Finding the right products
The modern security solution, designed to handle the perimeter-less environment, needs to look at security from three angles, according to Rickey Gilotra, business development manager at Sense of Security.
“Securing all three sides involves configuring, trying to block it from unauthorised access, and then accounting for 'pretending' to be somebody with authorisation after getting access credentials they shouldn’t have – in other words, making sure you have proper IP listing and other controls.”
Achieving this requires a solution made of combination of technologies, rather than a single vendor. Therefore the distributor is a critical piece in the development of a perimeter-free security solution. According to Josh Watts, COO at Harbour IT, the channel is increasingly relying on the distributor to provide additional expertise and resourcing in helping to secure a customer’s environment.
“We are expecting the top distributors. We would understand the technology of the products they’re bringing in, and we want distributors that are selective in who they choose and have that relationship into those vendors," Watts said.
"So it’s not just a logistics exercise. The best distributors are the ones that understand the technology and the relationships with the vendors.”

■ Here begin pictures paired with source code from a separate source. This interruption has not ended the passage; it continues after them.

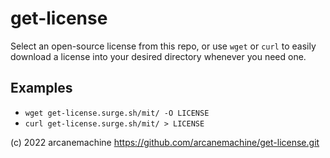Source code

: # get-license

Select an open-source license from this repo, or use `wget` or `curl` to easily download a license into your desired directory whenever you need one.


## Examples

  - `wget get-license.surge.sh/mit/ -O LICENSE`
  - `curl get-license.surge.sh/mit/ > LICENSE`


(c) 2022 arcanemachine
https://github.com/arcanemachine/get-license.git
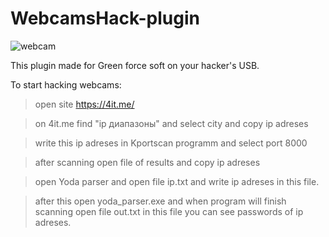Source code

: # WebcamsHack-plugin
![webcam](https://user-images.githubusercontent.com/43011806/46421063-0b838780-c73a-11e8-8295-395d020d037c.png)

This plugin made for Green force soft on your hacker's USB.

To start hacking webcams:

> open site https://4it.me/

> on 4it.me find "ip диапазоны" and select city and copy ip adreses

> write this ip adreses in Kportscan programm and select port 8000

> after scanning open file of results and copy ip adreses

> open Yoda parser and open file ip.txt and write ip adreses in this file.

> after this open yoda_parser.exe and when program will finish scanning open file out.txt in this file you can see passwords of ip adreses.
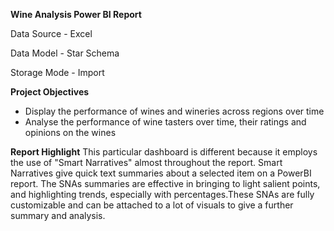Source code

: **Wine Analysis Power BI Report**

Data Source - Excel

Data Model - Star Schema

Storage Mode - Import

**Project Objectives**
- Display the performance of wines and wineries across regions over time
- Analyse the performance of wine tasters over time, their ratings and opinions on the wines

**Report Highlight**
This particular dashboard is different because it employs the use of "Smart Narratives" almost throughout the report. 
Smart Narratives give quick text summaries about a selected item on a PowerBI report. The SNAs summaries are effective in bringing to light salient points,
and highlighting trends, especially with percentages.These SNAs are fully customizable and can be attached to a lot of visuals to give a further summary and analysis.

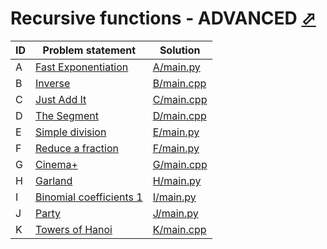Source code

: # Recursive functions - ADVANCED [⬀](https://www.e-olymp.com/en/contests/9520)





| ID | Problem statement                                                                  | Solution                 |
|----|------------------------------------------------------------------------------------|--------------------------|
| A  | [Fast Exponentiation](https://www.e-olymp.com/en/contests/9520/problems/83413)     | [A/main.py](A/main.py)   |
| B  | [Inverse](https://www.e-olymp.com/en/contests/9520/problems/83414)                 | [B/main.cpp](B/main.cpp) |
| C  | [Just Add It](https://www.e-olymp.com/en/contests/9520/problems/83415)             | [C/main.cpp](C/main.cpp) |
| D  | [The Segment](https://www.e-olymp.com/en/contests/9520/problems/83416)             | [D/main.cpp](D/main.cpp) |
| E  | [Simple division](https://www.e-olymp.com/en/contests/9520/problems/83417)         | [E/main.py](E/main.py)   |
| F  | [Reduce a fraction](https://www.e-olymp.com/en/contests/9520/problems/83418)       | [F/main.py](F/main.py)   |
| G  | [Cinema+](https://www.e-olymp.com/en/contests/9520/problems/83419)                 | [G/main.cpp](G/main.cpp) |
| H  | [Garland](https://www.e-olymp.com/en/contests/9520/problems/83420)                 | [H/main.py](H/main.py)   |
| I  | [Binomial coefficients 1](https://www.e-olymp.com/en/contests/9520/problems/83421) | [I/main.py](I/main.py)   |
| J  | [Party](https://www.e-olymp.com/en/contests/9520/problems/83422)                   | [J/main.py](J/main.py)   |
| K  | [Towers of Hanoi](https://www.e-olymp.com/en/contests/9520/problems/83423)         | [K/main.cpp](K/main.cpp) |

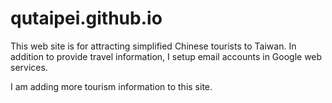 # qutaipei.github.io

This web site is for attracting simplified Chinese tourists to Taiwan. In addition to provide travel information, I setup email accounts in Google web services.

I am adding more tourism information to this site.
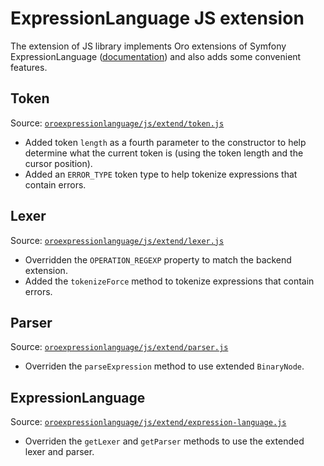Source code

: # ExpressionLanguage JS extension

The extension of JS library implements Oro extensions of Symfony ExpressionLanguage ([documentation](../../../../../Component/ExpressionLanguage/README.md))
and also adds some convenient features.

## Token

Source: [`oroexpressionlanguage/js/extend/token.js`](../../public/js/extend/token.js)

- Added token `length` as a fourth parameter to the constructor to help determine what the current token is (using the token length and the cursor position).
- Added an `ERROR_TYPE` token type to help tokenize expressions that contain errors.

## Lexer

Source: [`oroexpressionlanguage/js/extend/lexer.js`](../../public/js/extend/lexer.js)

- Overridden the `OPERATION_REGEXP` property to match the backend extension.
- Added the `tokenizeForce` method to tokenize expressions that contain errors.

## Parser

Source: [`oroexpressionlanguage/js/extend/parser.js`](../../public/js/extend/parser.js)

- Overriden the `parseExpression` method to use extended `BinaryNode`.

## ExpressionLanguage

Source: [`oroexpressionlanguage/js/extend/expression-language.js`](../../public/js/extend/expression-language.js)

- Overriden the `getLexer` and `getParser` methods to use the extended lexer and parser.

Zirilio's Mistry agreed, and added that the distributors that Zirilio works with are those that are able to support a rapidly-growing business with critical support around training and expertise that it would otherwise struggle to access independently.
“There’s only 17 of us in the group, so we look to the disties to provide that level of training and expertise that we struggle to find the time to organise ourselves. We’re constantly running out of time and double hatting. That’s running through my mind when working through initial arrangements with partners.”

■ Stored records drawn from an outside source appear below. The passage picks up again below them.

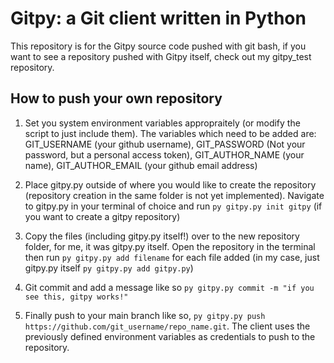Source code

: # Gitpy: a Git client written in Python

This repository is for the Gitpy source code pushed with git bash, if you want to see a repository pushed with Gitpy itself, check out my gitpy_test repository.

## How to push your own repository

1. Set you system environment variables appropraitely (or modify the script to just include them). The variables which need to be added are: GIT_USERNAME (your github username), GIT_PASSWORD (Not your password, but a personal access token), GIT_AUTHOR_NAME (your name), GIT_AUTHOR_EMAIL (your github email address)

2. Place gitpy.py outside of where you would like to create the repository (repository creation in the same folder is not yet implemented). Navigate to gitpy.py in your terminal of choice and run `py gitpy.py init gitpy` (if you want to create a gitpy repository)

3. Copy the files (including gitpy.py itself!) over to the new repository folder, for me, it was gitpy.py itself. Open the repository in the terminal then run `py gitpy.py add filename` for each file added (in my case, just gitpy.py itself `py gitpy.py add gitpy.py`)

4. Git commit and add a message like so `py gitpy.py commit -m "if you see this, gitpy works!"`

5. Finally push to your main branch like so, `py gitpy.py push https://github.com/git_username/repo_name.git`. The client uses the previously defined environment variables as credentials to push to the repository.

Being able to find the right vendors to represent and distributors to partner with remains the biggest concern for channel organisations across the chain. According to Insentra’s Altit, the dynamic security environment means that its important to keep an eye out for a broad range of solutions.

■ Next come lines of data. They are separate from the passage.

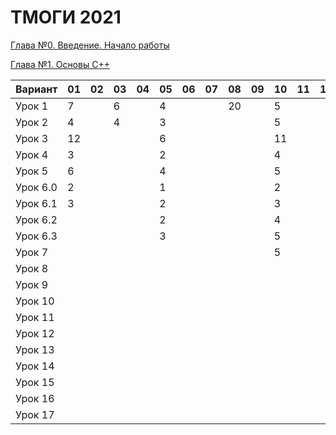 # ТМОГИ 2021

[Глава №0. Введение. Начало работы](https://drive.google.com/drive/folders/1q9ILkl6kPBrzqY5IDAdt2iB8K4RCu3_s)

[Глава №1. Основы C++](https://drive.google.com/drive/folders/1dMwYSpwDyVjM3WYAmFnPbQyAa7Ku27ae?usp=sharing)

| Вариант  | 01 | 02 | 03 | 04 | 05 | 06 | 07 | 08 | 09 | 10 | 11 | 12 | 13 | 14 | 15 | 16 | 17 | 18 | 19 | 20 |
| -------  | -- | -- | -- | -- | -- | -- | -- | -- | -- | -- | -- | -- | -- | -- | -- | -- | -- | -- | -- | -- |
| Урок 1   |  7 |    |  6 |    | 4  |    |    | 20 |    | 5  |    |    |    | 4  |    |  4 |  6 |  5 |  4 |    |
| Урок 2   |  4 |    |  4 |    | 3  |    |    |    |    | 5  |    |    |    | 2  |    |  2 |  4 |  3 |  5 |    |
| Урок 3   | 12 |    |    |    | 6  |    |    |    |    | 11 |    |    |    | 6  |    |  6 |    | 10 |    |    |
| Урок 4   |  3 |    |    |    | 2  |    |    |    |    | 4  |    |    |    | 2  |    |  2 |    |  8 |    |    |
| Урок 5   |  6 |    |    |    | 4  |    |    |    |    | 5  |    |    |    | 5  |    |  5 |    | 14 |    |    |
| Урок 6.0 |  2 |    |    |    | 1  |    |    |    |    | 2  |    |    |    | 1  |    |  1 |    |  2 |    |    |
| Урок 6.1 |  3 |    |    |    | 2  |    |    |    |    | 3  |    |    |    | 1  |    |  2 |    |  5 |    |    |
| Урок 6.2 |    |    |    |    | 2  |    |    |    |    | 4  |    |    |    | 3  |    |  3 |    |  4 |    |    |
| Урок 6.3 |    |    |    |    | 3  |    |    |    |    | 5  |    |    |    | 2  |    |  3 |    |  5 |    |    |
| Урок 7   |    |    |    |    |    |    |    |    |    | 5  |    |    |    | 3  |    |  3 |    |    |    |    |
| Урок 8   |    |    |    |    |    |    |    |    |    |    |    |    |    |    |    |    |    |    |    |    |
| Урок 9   |    |    |    |    |    |    |    |    |    |    |    |    |    |    |    |    |    |    |    |    |
| Урок 10  |    |    |    |    |    |    |    |    |    |    |    |    |    |    |    |    |    |    |    |    |
| Урок 11  |    |    |    |    |    |    |    |    |    |    |    |    |    |    |    |    |    |    |    |    |
| Урок 12  |    |    |    |    |    |    |    |    |    |    |    |    |    |    |    |    |    |    |    |    |
| Урок 13  |    |    |    |    |    |    |    |    |    |    |    |    |    |    |    |    |    |    |    |    |
| Урок 14  |    |    |    |    |    |    |    |    |    |    |    |    |    |    |    |    |    |    |    |    |
| Урок 15  |    |    |    |    |    |    |    |    |    |    |    |    |    |    |    |    |    |    |    |    |
| Урок 16  |    |    |    |    |    |    |    |    |    |    |    |    |    |    |    |    |    |    |    |    |
| Урок 17  |    |    |    |    |    |    |    |    |    |    |    |    |    |    |    |    |    |    |    |    |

“One of the things that we sort of pride ourselves on is not selling tier one and tier two products,” Altit said. “What we have seen is the value of the new vendors or relatively new vendors that have awesome tech and have invested heavily in the U.S.
"They want to come to market here but they’re too small for traditional distribution. There’s opportunities there to have a form of exclusivity with really cool technology.”
Regardless of the technology involved, or the structure of the partnerships, one thing’s for certain; the security go-to-market strategies that will be successful are the ones that are founded on a spirit of mutual co-operation and accountability, Solista’s Allnutt said.
“There’s a lot of great technology in the marketplace, so what makes them successful locally is the support and the people that you’re in the trenches with.
“Having that kind of shared accountability is important, because the landscape is completely changing. So, for example, historically you’re going in and having a technology discussion around IT and how to secure the data and where that data lives. But that conversation is broadening. Now we’re looking at how we can lock down IoT devices – for example, how health care can lock down health devices.
"If you can’t have that broader conversation then you’re going to lose credibility at the business level, which is everything,” Allnutt said.